- DevelopmentReform Issues
- November 9, 2009
- 6 minutes read
Cairo 2050: public parks, a little green and some controversy
One of the government’s most ambitious projects to date is already receiving controversy over the treatment of citizens in impoverished areas across Cairo. The project, Cairo 2050, aims to have a “cleaner, greener, better Cairo” by the mid-century mark, but in the process, thousands of people are being forced from their homes under the guise of development. It is irking many, who see the project as an attempt to displace people in favor of increasing tourism.
Cairo 2050, spearheaded by the ministry of housing, intends to redistribute the city’s population, create 50,000 feddans of green area, move industry outside city limits and add 15 metro lines and two new railway stations in order to improve the quality of life and allow the capital to enter the global cityscape of the world’s best.
According to the ministry, each Cairo resident has only 30 square centimeters of green space, far below the international standard minimum of 12 meters square. Needless to say, the city wealthiest residents are looking at the project with optimism.
“If we leave the situation as it is, in the year 2022 we will probably be living in a city of 28 million people. We have to do something, this is not a choice, this is not something we can wait on. We must move now,” Housing Minister Ahmed el-Maghraby told a conference at the American Chamber of Commerce in 2007, even before the project was fully initiated.
Cairo’s population has been burgeoning over the past few decades.

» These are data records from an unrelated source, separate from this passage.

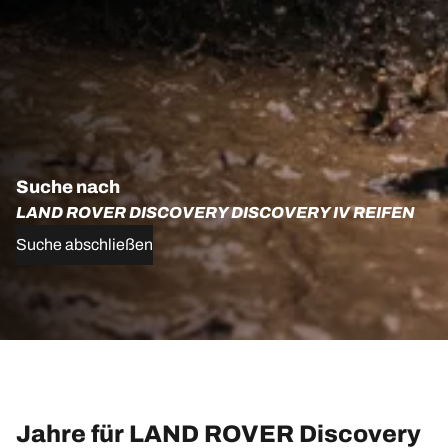
Suche nach
LAND ROVER DISCOVERY DISCOVERY IV REIFEN
Suche abschließen
Jahre für LAND ROVER Discovery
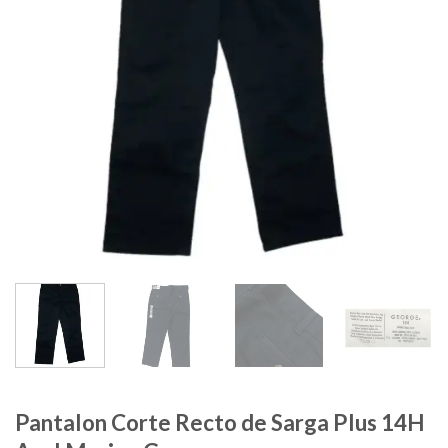
Pantalon Corte Recto de Sarga Plus 14H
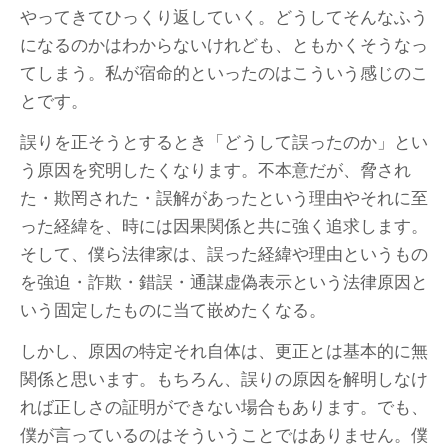
やってきてひっくり返していく。どうしてそんなふう
になるのかはわからないけれども、ともかくそうなっ
てしまう。私が宿命的といったのはこういう感じのこ
とです。
誤りを正そうとするとき「どうして誤ったのか」とい
う原因を究明したくなります。不本意だが、脅され
た・欺罔された・誤解があったという理由やそれに至
った経緯を、時には因果関係と共に強く追求します。
そして、僕ら法律家は、誤った経緯や理由というもの
を強迫・詐欺・錯誤・通謀虚偽表示という法律原因と
いう固定したものに当て嵌めたくなる。
しかし、原因の特定それ自体は、更正とは基本的に無
関係と思います。もちろん、誤りの原因を解明しなけ
れば正しさの証明ができない場合もあります。でも、
僕が言っているのはそういうことではありません。僕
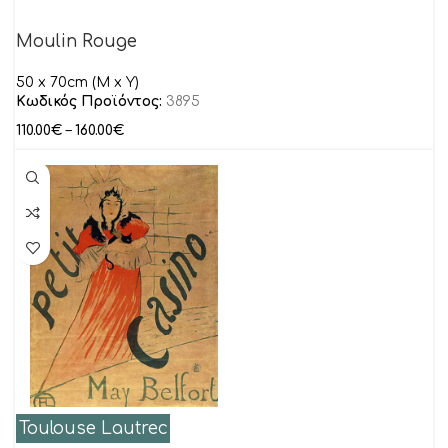
Moulin Rouge
50 x 70cm (M x Y)
Κωδικός Προϊόντος:
3895
110.00
€
–
160.00
€
Toulouse Lautrec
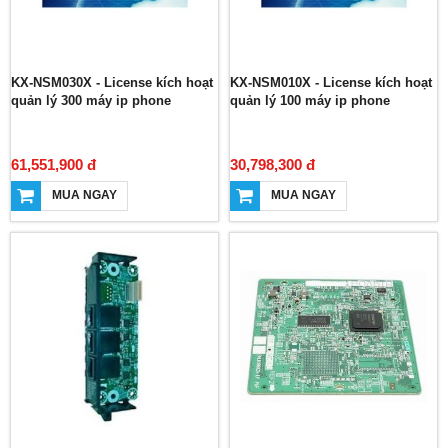
KX-NSM030X - License kích hoạt
KX-NSM010X - License kích hoạt
quản lý 300 máy ip phone
quản lý 100 máy ip phone
61,551,900 đ
30,798,300 đ
MUA NGAY
MUA NGAY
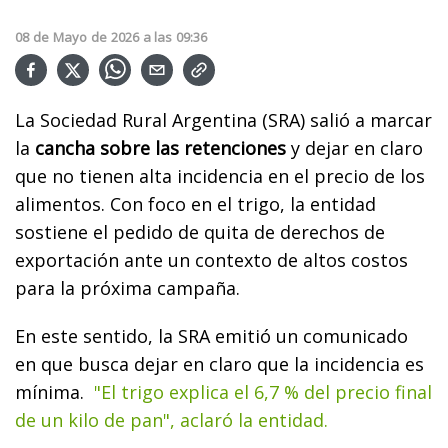
08
de
Mayo
de
2026
a las
09:36
La Sociedad Rural Argentina (SRA) salió a marcar
la
cancha sobre las retenciones
y dejar en claro
que no tienen alta incidencia en el precio de los
alimentos. Con foco en el trigo, la entidad
sostiene el pedido de quita de derechos de
exportación ante un contexto de altos costos
para la próxima campaña.
En este sentido, la SRA emitió un comunicado
en que busca dejar en claro que la incidencia es
mínima.
"El trigo explica el 6,7 % del precio final
de un kilo de pan", aclaró la entidad.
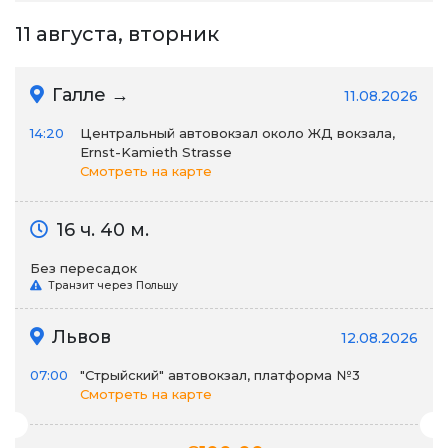
11 августа, вторник
Галле →
11.08.2026
14:20
Центральный автовокзал около ЖД вокзала,
Ernst-Kamieth Strasse
Смотреть на карте
16 ч. 40 м.
Без пересадок
Транзит через Польшу
Львов
12.08.2026
07:00
"Стрыйский" автовокзал, платформа №3
Смотреть на карте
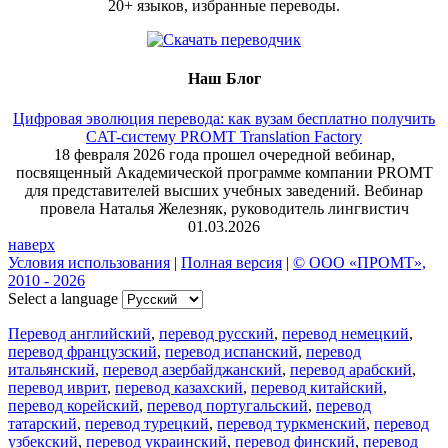
20+ языков, избранные переводы.
Наш Блог
Цифровая эволюция перевода: как вузам бесплатно получить
CAT-систему PROMT Translation Factory
18 февраля 2026 года прошел очередной вебинар,
посвященный Академической программе компании PROMT
для представителей высших учебных заведений. Вебинар
провела Наталья Железняк, руководитель лингвистич
01.03.2026
наверх
Условия использования
|
Полная версия
|
© ООО «ПРОМТ»,
2010 - 2026
Select a language
Перевод английский
,
перевод русский
,
перевод немецкий
,
перевод французский
,
перевод испанский
,
перевод
итальянский
,
перевод азербайджанский
,
перевод арабский
,
перевод иврит
,
перевод казахский
,
перевод китайский
,
перевод корейский
,
перевод португальский
,
перевод
татарский
,
перевод турецкий
,
перевод туркменский
,
перевод
узбекский
,
перевод украинский
,
перевод финский
,
перевод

Government statistics show that the capital accounts for 22 percent of the country’s total population and 43 percent of all urban population. The housing ministry attributes much of this growth to the fact that over half of all Egyptian universities lie in the Greater Cairo area, 43 percent of all jobs are in the capital and 46 percent of all hospital beds.
One of the minister’s aides said that the projects are not aimed at one particular individual or one single government. “It is for everyone and it will make for a better city and country,” the official said, asking that he remain anonymous as he was not authorized to speak with the media. The minister was unavailable for comment.
Despite the optimism that Cairo 2050 has established in the city, controversy in recent months has been growing after the government announced last year the relocation plans of shantytowns near the pyramids and residents of al-Warraq and al-Dahab islands in the Nile across from the lush Maadi suburb.
This is part of the project, to relocate cemeteries, create housing programs, make Old and Islamic Cairo as well as the Giza pyramids an open-air museum and build a new airport west of Cairo. However, in almost all these areas thousands of people are currently residents with nowhere to go.
The ministry says adequate compensation will be granted to those forced to relocate. They cited the current open-air museum project in Luxor as an example of how this process would work. According to the ministry, those individuals and families will be compensated with an apartment equal to where they were living.
In Luxor, this process has gone all but smoothly, with families forced to cramp into one apartment, although they had previously lived in their own separate apartments.
Likewise, near the pyramids, the government wants to dismantle the shantytowns and horse and camel stables nearby. This fact worries Salah Abdel Salam, a 55-year-old stable owner who earns nearly all his income from tourists.
“What do they expect me to do, move to a new area? Where am I going to keep my horses and how am I going to make my income? It is ridiculous,” he says, as the massive stone edifices loom in the distance. Already by 8 in the morning dozens of tourists have paid the fees to ride horses in the sands around Egypt’s most famous structures.
“The idea is fine, but at what cost are they going to create this new Cairo? I want to believe this will turn into something good, but at this point, I don’t see anything good coming from the government’s efforts to make our city better. It hasn’t happened in the past 50 years, so why in the next 50?” he asks.
Down the Nile lie two islands, al-Warraq and al-Dahab. The green revealed on their lush banks is where the government hopes to create massive public parks, but for the 4-5,000 residents, the question of survival is on their minds.
For them, their worries are similar to Abdel Salam’s. They wonder where they will go and what they will do. The ministry says the compensation they will receive will be enough for them to continue their way of life, but with little or no details emanating from the ministry over money, it is unclear what the next move will be for the people.
However, not all residents near the pyramids and the islands are pessimistic about government efforts. One man, referring to himself as Ali, said he welcomes the opportunity to go somewhere new “in order to make a better life.” He argued that life is hard on al-Dahab and he wants his children to have more opportunities.
“We don’t have a school. We don’t have a hospital, so it is a chance for us to start a new life. I know there are people here who do not agree with me, but I think it will help create a new destiny for our lives and I want that for my children.”
Like many government projects, trust and faith in the powers that be continue to remain strained. Residents in the proposed relocation areas are yet to believe in the government’s claims to implement proper compensation. Others are concerned over the implementation of proper urban-planning, something that has left Cairo cramped and crowded for decades.
The ministry has attempted to calm worries, saying that the new project will “benefit all Cairenes equally.” Time will tell whether the ambitious project will improve Cairo or continue the stark lines that separate the rich and poor in Africa’s largest city.